**Job item**
Pictures excluded, copy every record that follows exactly as it appears.

**Information shown**
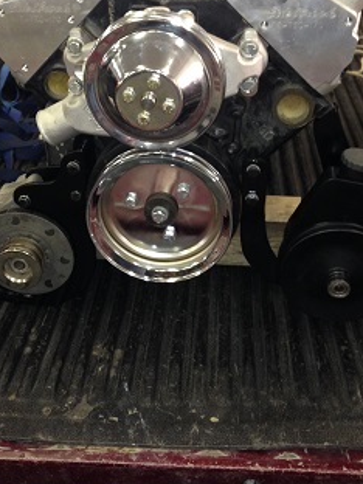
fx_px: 727
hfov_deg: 28.0
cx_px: 156
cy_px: 186
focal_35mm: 52
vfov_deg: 36.6
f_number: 2.4
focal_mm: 4.12
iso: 125
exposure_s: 1/20
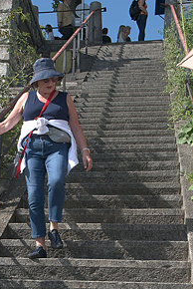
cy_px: 200
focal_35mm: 58
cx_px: 82
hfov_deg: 23.4
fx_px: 465
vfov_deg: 34.0
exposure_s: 1/400
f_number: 5.6
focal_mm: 15.9
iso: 200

**Written solution**
fx_px: 727
hfov_deg: 28.0
cx_px: 156
cy_px: 186
focal_35mm: 52
vfov_deg: 36.6
f_number: 2.4
focal_mm: 4.12
iso: 125
exposure_s: 1/20
cy_px: 200
focal_35mm: 58
cx_px: 82
hfov_deg: 23.4
fx_px: 465
vfov_deg: 34.0
exposure_s: 1/400
f_number: 5.6
focal_mm: 15.9
iso: 200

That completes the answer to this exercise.